## Task statement
How many lines in the records contain the word "Australia", with case counting? Reply with the number alone.

[Stored data entries]
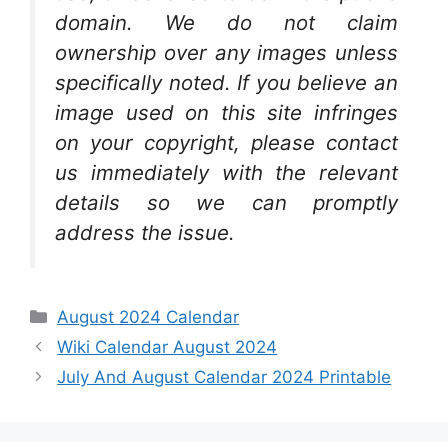
domain. We do not claim
ownership over any images unless
specifically noted. If you believe an
image used on this site infringes
on your copyright, please contact
us immediately with the relevant
details so we can promptly
address the issue.
Categories
August 2024 Calendar
Wiki Calendar August 2024
July And August Calendar 2024 Printable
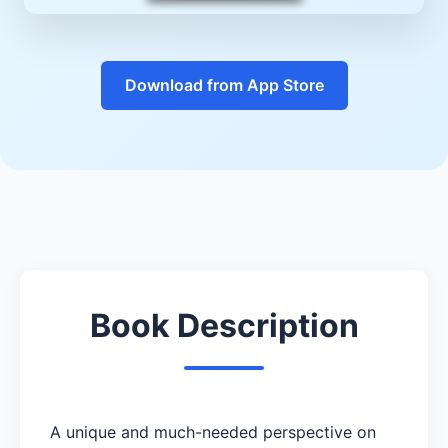
Download from App Store
Book Description
A unique and much-needed perspective on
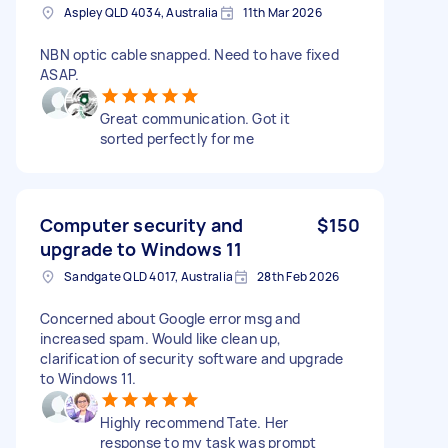
Aspley QLD 4034, Australia
11th Mar 2026
NBN optic cable snapped. Need to have fixed
ASAP.
Great communication. Got it
sorted perfectly for me
Computer security and
$150
upgrade to Windows 11
Sandgate QLD 4017, Australia
28th Feb 2026
Concerned about Google error msg and
increased spam. Would like clean up,
clarification of security software and upgrade
to Windows 11.
Highly recommend Tate. Her
response to my task was prompt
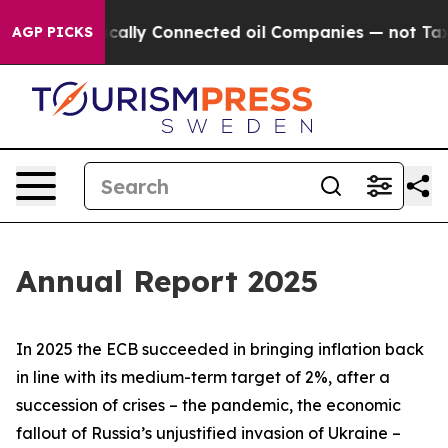
lly Connected oil Companies — not Taxpayers — the Ch
AGP PICKS
Annual Report 2025
In 2025 the ECB succeeded in bringing inflation back
in line with its medium-term target of 2%, after a
succession of crises – the pandemic, the economic
fallout of Russia’s unjustified invasion of Ukraine –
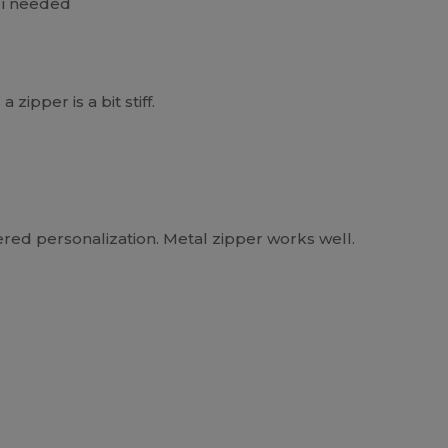
t i needed
zipper is a bit stiff.
ered personalization. Metal zipper works well.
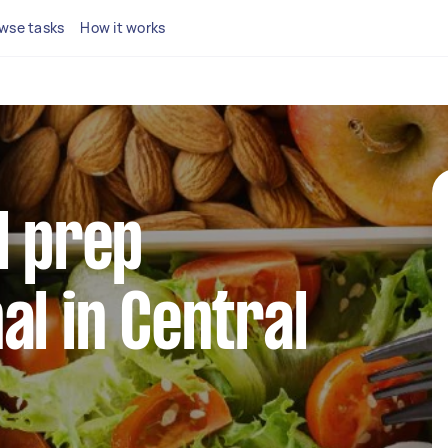
wse tasks
How it works
l prep
al in Central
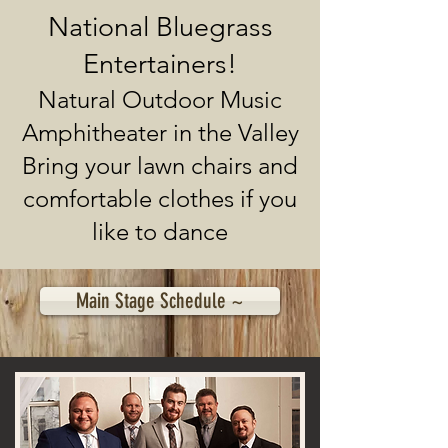
National Bluegrass
Entertainers!
Natural Outdoor Music
Amphitheater in the Valley
Bring your lawn chairs and
comfortable clothes if you
like to dance
Main Stage Schedule ~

## Exercise output
2